Talks at the International Computer Science Institute

The International Computer Science Institute
is pleased to present a talk:


"A New Internet Routing Architecture"

Xiaowei Yang
MIT

Thursday, March 25, 2004
ICSI, Conference Room 6A
11:00 am

Abstract:

In this talk, I will present the design and evaluation of a new Internet routing architecture (NIRA). The present Internet routing system suffers from two problems: one structural and one architectural. The structural problem is that the current system has little support for users to choose domain-level routes. User choice plays an important role in creating market competition, which fosters innovation and the introduction of new services. The architectural problem is that the current system fails to scale effectively in the presence of real-world requirements such as multi-homing.

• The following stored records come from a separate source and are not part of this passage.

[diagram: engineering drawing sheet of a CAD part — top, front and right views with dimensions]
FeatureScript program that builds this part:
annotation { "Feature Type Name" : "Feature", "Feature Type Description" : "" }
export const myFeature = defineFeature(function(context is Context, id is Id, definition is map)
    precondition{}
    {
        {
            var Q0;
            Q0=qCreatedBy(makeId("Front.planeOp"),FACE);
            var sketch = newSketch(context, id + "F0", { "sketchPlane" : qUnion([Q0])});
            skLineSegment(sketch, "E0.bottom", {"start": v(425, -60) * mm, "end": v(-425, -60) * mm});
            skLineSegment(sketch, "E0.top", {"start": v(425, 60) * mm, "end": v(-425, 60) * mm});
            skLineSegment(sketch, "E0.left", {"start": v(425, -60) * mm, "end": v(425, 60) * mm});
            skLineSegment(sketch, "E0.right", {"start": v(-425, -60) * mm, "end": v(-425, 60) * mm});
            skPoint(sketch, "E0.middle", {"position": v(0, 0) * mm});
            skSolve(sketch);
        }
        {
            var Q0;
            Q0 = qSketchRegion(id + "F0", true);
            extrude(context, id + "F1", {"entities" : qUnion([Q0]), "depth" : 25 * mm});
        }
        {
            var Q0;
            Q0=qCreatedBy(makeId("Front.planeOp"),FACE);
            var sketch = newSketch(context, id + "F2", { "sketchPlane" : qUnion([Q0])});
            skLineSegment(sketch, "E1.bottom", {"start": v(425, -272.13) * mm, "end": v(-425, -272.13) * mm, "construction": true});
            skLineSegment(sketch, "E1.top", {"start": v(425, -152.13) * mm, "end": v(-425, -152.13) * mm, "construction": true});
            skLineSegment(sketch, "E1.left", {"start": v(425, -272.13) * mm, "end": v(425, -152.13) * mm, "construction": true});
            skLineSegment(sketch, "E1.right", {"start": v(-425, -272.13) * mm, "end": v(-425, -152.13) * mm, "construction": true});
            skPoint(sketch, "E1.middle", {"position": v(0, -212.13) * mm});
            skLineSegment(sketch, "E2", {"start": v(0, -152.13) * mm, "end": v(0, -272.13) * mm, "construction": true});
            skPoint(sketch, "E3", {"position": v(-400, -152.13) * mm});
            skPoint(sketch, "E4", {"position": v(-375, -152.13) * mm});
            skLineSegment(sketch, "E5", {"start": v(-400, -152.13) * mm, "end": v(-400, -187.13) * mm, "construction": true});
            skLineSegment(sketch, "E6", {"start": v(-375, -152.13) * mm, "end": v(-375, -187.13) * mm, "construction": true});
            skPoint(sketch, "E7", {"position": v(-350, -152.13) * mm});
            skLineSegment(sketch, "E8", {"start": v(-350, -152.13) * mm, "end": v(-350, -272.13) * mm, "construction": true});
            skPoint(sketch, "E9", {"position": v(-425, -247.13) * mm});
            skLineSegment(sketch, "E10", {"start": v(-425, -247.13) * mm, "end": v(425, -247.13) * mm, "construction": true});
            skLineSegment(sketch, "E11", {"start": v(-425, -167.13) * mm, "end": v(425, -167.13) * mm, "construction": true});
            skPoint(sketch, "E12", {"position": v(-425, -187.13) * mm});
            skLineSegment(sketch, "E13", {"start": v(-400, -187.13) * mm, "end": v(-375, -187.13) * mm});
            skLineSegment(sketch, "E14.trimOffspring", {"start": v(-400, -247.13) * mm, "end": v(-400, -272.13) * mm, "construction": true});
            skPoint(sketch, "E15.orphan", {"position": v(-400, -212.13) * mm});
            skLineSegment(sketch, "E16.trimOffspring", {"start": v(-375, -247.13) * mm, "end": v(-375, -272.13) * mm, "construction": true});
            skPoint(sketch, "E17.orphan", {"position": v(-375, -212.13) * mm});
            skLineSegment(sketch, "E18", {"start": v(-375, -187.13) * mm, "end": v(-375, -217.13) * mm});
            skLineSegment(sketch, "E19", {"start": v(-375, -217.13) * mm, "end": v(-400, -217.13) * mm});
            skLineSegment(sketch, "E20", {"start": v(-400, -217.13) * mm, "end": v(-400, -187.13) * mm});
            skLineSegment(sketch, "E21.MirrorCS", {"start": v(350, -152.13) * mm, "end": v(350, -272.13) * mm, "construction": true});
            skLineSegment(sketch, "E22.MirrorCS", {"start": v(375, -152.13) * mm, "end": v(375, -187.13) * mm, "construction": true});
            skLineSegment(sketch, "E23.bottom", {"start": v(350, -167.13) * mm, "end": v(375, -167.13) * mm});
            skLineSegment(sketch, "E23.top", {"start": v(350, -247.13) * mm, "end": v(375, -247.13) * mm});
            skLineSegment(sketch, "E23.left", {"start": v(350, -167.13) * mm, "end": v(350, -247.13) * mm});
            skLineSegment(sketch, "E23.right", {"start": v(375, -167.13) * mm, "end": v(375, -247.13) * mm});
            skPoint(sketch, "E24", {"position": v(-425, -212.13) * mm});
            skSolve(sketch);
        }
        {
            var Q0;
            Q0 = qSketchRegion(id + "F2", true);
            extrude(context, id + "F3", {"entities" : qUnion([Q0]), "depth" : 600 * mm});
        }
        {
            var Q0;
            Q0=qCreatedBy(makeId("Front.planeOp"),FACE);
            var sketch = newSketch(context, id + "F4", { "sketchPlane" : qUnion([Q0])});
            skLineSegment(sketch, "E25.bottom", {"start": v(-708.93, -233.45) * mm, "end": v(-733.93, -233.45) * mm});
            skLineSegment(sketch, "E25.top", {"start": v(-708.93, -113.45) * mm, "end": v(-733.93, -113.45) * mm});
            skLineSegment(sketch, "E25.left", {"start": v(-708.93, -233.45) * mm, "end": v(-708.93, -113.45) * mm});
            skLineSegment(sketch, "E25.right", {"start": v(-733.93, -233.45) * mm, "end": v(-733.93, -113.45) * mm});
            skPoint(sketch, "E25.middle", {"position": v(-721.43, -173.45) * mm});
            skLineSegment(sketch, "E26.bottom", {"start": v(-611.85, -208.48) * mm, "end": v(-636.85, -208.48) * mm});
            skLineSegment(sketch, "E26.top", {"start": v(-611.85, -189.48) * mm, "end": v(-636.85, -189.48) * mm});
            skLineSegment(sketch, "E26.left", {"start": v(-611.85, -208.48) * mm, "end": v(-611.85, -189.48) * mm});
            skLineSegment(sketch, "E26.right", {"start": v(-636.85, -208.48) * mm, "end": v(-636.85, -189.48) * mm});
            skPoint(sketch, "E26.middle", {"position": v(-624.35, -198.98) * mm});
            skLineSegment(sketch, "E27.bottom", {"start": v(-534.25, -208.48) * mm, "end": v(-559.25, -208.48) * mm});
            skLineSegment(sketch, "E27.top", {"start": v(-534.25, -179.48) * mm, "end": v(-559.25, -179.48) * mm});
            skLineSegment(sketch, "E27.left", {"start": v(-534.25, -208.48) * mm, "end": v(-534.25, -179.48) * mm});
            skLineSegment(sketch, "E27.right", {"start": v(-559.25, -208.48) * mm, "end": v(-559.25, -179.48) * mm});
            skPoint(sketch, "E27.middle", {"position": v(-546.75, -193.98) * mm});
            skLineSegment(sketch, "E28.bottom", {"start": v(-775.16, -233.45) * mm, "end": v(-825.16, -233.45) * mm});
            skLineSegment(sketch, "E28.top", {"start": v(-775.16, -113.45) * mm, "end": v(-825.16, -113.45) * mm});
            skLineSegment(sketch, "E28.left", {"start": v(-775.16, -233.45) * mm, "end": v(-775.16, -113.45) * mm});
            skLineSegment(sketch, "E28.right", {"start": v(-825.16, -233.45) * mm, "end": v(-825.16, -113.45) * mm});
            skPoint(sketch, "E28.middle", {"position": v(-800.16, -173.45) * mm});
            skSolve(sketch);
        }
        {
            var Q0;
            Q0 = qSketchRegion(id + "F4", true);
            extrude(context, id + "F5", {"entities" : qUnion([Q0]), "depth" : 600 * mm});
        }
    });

NIRA is a scalable architecture that gives a user the ability to choose domain-level routes. The design of NIRA addresses four problems: how routes are discovered and selected, how routes are efficiently represented, how route failures are detected, and how providers are compensated. NIRA augments a strict provider-rooted addressing hierarchy with a new topology distribution and address allocation capability to enable scalable route discovery and efficient route representation. It combines proactive notification and reactive discovery for fast failure detection. NIRA's provider compensation model is still contract-based. The evaluation of NIRA suggests that it is practical.